In 2018, Park was studying journalism at Hallym University and working as a student reporter,[1] when #MeToo protests took place in central Seoul, demanding that the government do more to combat illegal filming of women and girls.[8] Inspired by the protests, she and her classmate Won Eun-ji planned to submit an article for the Korean News Agency Commission's annual student journalism competition.[8][9] They initially planned to write about the "spycam epidemic" in South Korea, where men secretly film women and girls without their consent.[9]

In July 2019, Park and Won started infiltrating the Nth room, a notorious sexual-abuse ring on Telegram, under the name "Team Flame".[4][8][10] Working with the police, their investigation led to the arrest and eventual conviction of the two ringleaders, whom they discovered had been blackmailing and coercing women and girls as young as twelve into performing degrading acts, and then selling their images and videos illegally.[8][10][11]

Their first article came to the attention of two journalists from The Hankyoreh, who then collaborated with Park and Won to publish an in-depth newspaper report in November 2019, while protecting their identities.[9] The Nth room ringleaders sought to retaliate, and two current affairs programs on TV eventually picked up the story;[9] meanwhile, women mobilized on Twitter to expose and further publicize their crimes.[10] As details of the Nth room case came to light, more than five million people signed national petitions calling for harsher punishment and disclosure of perpetrators' identities.[10] By the end of 2020, 3,757 people had been arrested in connection with the case.[6]
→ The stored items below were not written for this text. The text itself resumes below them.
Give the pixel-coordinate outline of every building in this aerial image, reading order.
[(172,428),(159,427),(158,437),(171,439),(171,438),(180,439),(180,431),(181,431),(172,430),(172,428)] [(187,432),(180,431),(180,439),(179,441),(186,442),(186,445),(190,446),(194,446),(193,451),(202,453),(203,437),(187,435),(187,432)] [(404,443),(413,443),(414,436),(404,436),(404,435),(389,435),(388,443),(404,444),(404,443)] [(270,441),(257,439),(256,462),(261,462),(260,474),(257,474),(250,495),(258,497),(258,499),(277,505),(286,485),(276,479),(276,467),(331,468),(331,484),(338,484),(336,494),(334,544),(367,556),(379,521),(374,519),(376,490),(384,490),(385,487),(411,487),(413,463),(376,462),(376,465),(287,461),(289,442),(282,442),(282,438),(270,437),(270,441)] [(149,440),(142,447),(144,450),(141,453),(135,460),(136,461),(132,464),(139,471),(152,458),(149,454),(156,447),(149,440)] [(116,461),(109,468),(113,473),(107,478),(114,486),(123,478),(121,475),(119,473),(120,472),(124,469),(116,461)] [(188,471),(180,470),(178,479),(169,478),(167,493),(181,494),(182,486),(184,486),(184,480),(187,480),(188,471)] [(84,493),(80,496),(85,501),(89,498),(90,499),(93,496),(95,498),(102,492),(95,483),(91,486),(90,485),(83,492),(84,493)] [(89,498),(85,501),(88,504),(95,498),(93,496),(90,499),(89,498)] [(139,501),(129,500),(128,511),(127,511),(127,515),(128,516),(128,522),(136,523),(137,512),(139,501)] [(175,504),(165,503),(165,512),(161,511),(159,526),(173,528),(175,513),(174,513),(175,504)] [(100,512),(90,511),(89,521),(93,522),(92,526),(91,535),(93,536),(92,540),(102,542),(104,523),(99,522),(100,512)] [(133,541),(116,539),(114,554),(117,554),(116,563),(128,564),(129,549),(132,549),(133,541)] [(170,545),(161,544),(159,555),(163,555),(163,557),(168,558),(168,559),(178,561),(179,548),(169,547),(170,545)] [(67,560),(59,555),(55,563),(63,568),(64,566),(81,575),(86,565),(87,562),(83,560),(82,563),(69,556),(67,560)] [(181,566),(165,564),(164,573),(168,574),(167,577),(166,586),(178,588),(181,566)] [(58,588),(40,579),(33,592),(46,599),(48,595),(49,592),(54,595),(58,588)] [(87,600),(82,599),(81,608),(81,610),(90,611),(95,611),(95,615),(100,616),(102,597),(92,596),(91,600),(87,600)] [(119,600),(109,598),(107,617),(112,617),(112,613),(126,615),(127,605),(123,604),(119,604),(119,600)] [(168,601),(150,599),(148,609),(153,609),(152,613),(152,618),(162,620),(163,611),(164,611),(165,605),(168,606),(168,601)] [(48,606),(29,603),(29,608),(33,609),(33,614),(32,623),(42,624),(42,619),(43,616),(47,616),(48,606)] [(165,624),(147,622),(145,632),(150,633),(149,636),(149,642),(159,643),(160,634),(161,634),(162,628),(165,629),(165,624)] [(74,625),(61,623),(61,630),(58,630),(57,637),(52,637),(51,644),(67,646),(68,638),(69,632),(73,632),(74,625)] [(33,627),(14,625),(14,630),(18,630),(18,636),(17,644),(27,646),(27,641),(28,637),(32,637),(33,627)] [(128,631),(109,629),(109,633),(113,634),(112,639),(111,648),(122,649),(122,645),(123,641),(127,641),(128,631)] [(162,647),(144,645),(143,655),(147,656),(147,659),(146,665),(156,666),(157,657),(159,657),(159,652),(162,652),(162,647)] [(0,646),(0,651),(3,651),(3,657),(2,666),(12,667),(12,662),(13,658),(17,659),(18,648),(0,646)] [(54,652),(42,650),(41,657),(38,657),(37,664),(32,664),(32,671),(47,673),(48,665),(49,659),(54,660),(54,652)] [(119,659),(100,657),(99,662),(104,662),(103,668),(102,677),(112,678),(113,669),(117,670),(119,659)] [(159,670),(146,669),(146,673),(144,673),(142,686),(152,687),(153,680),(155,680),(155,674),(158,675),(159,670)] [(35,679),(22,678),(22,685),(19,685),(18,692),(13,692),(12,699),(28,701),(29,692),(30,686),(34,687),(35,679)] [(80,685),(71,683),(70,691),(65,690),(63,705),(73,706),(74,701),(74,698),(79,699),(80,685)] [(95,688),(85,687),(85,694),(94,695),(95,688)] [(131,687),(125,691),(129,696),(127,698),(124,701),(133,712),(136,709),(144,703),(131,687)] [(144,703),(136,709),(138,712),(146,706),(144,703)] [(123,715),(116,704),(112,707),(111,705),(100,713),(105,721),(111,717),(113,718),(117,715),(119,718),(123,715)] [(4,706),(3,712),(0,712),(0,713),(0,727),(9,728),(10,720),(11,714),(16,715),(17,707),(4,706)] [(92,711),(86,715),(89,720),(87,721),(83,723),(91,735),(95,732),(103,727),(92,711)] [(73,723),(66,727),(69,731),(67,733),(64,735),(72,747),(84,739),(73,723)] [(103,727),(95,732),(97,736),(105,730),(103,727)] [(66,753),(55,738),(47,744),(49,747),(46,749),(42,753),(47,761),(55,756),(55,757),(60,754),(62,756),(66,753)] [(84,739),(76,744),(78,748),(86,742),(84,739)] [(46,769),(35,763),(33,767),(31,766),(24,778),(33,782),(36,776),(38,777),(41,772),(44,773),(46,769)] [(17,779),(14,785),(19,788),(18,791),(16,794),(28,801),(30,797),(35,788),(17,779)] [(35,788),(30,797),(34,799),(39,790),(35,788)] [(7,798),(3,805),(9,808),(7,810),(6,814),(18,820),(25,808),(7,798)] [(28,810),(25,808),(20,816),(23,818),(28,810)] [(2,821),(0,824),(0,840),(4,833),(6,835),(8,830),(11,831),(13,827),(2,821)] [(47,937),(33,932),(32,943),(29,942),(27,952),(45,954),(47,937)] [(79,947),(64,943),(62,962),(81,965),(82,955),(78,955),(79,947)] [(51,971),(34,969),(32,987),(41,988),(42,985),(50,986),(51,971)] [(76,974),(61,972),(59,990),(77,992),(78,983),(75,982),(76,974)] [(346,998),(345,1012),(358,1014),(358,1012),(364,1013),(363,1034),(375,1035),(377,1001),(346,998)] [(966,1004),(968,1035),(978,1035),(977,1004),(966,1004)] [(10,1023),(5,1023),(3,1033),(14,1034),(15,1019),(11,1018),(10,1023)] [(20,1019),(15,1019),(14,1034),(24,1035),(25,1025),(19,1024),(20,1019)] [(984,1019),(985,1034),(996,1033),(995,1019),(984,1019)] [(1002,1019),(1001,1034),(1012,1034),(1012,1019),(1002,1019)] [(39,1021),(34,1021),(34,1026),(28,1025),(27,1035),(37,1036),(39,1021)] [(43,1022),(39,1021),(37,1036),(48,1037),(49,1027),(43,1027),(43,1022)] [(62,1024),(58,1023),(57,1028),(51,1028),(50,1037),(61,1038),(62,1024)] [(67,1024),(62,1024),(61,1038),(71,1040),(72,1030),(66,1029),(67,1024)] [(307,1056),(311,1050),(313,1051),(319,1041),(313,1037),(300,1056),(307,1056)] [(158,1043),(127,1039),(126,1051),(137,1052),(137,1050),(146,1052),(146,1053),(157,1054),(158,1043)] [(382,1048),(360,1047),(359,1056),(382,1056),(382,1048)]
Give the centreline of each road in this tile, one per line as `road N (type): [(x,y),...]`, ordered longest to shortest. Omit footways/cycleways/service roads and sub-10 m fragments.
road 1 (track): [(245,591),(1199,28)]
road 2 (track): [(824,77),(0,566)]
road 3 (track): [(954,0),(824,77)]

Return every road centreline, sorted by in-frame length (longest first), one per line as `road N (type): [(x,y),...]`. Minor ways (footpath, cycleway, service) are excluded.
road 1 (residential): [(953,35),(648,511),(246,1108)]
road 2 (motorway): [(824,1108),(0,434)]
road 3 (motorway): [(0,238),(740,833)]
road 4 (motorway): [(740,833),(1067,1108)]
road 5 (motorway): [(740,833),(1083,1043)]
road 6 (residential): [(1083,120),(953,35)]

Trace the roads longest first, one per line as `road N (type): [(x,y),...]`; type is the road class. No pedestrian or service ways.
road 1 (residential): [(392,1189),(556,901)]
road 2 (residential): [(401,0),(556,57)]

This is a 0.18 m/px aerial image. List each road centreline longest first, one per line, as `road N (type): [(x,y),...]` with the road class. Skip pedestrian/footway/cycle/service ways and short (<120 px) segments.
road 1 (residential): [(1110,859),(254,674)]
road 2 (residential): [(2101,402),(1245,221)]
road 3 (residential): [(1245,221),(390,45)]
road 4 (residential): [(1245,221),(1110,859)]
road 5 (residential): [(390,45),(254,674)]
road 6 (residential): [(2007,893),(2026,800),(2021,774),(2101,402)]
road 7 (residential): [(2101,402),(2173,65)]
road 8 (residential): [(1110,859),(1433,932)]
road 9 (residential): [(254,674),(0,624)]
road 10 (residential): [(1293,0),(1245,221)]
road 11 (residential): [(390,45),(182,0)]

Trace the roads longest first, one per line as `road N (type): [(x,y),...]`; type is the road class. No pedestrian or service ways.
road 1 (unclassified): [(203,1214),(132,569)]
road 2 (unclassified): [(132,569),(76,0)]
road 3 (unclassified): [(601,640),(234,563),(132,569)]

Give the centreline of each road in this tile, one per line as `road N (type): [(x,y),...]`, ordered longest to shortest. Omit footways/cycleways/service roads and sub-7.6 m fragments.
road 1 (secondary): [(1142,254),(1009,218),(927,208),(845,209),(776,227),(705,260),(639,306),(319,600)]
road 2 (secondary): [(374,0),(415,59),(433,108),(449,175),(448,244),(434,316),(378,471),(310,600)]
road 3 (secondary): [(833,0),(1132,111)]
For years, Park was known only by the pseudonym "Flame", and was interviewed in the Netflix documentary Cyber Hell hidden in shadow.[8] She also wrote and published an anonymous memoir about exposing the criminals behind Nth room.[6]

Park met Lee Jae-myung when he was governor of Gyeonggi Province through her advocacy work.[8][1] Governor Lee attended the June 2020 launch event for the Gyeonggi-do support center for digital sex crime victims.[1]